# Conversion of ICT to CSV with in South Africa



## itsjeevani (Nov 6, 2016)

Dear Forum

I am currently on an ICT visa (Software Developer - Data Science), and the local Employer wants to offer me a local contract. I am in SA. For this to happen, I need to apply for a critical skills visa.

I have been advised that this application can only be made from home country (India) and not through VFS in SA.  

1. If i lodge my application in VFS India and can i attend interview here in SA (Pretoria) or should i need to visit India for Visa interview.

2. Has anyone successfully transferred from a ICT to Critical Skills when applying from within South Africa?

Your guidance will be appreciated.
Thanks
Ven


----------



## Shri-SA (Jan 16, 2017)

There's no interview for CSV, however you need to submit your passport along with your visa application.
Also you are only allowed to convert from ICT to CSV only from your home country!


----------



## CSVindia (Nov 28, 2016)

Shri-SA said:


> There's no interview for CSV, however you need to submit your passport along with your visa application.
> Also you are only allowed to convert from ICT to CSV only from your home country!


And converting from a 3-month business visa to ICT?

Or


And converting from a 3-month business visa to CSV?


----------



## itsjeevani (Nov 6, 2016)

Shri-SA said:


> There's no interview for CSV, however you need to submit your passport along with your visa application.
> Also you are only allowed to convert from ICT to CSV only from your home country!


Thanks Shri,

Can someone apply for my CSV in India VFS, if i send all the required documents to them :fingerscrossed:. I have already applied for SAQA and IITPSA.


Thanks
Ven


----------



## Shri-SA (Jan 16, 2017)

@CSVIndia Business visa conversion is also not allowed from SA


----------



## Shri-SA (Jan 16, 2017)

itsjeevani said:


> Thanks Shri,
> 
> Can someone apply for my CSV in India VFS, if i send all the required documents to them :fingerscrossed:. I have already applied for SAQA and IITPSA.
> 
> ...


Hi,

I think you don't get it, you need to submit your passport along with your application, hence they are going to see an entry stamp from Indian immigration thus ruling out the possibility of mailing the documents and passport to someone else and applying on your behalf.

Regards,
Shri


----------

────────

● Aim
Name every distinct username that appears as the author of a post in the forum thread on converting an ICT visa to a critical skills visa.

● Given information
────────

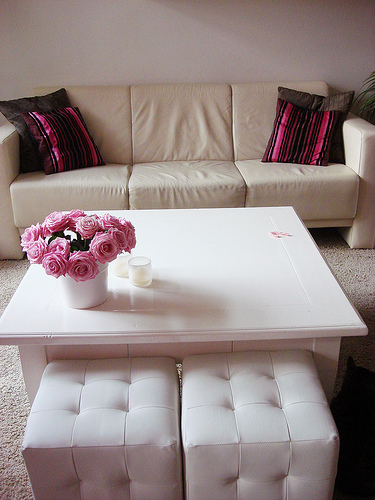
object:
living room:
[0, 0, 374, 499]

────────

● Exercise solution
itsjeevani, Shri-SA, CSVindia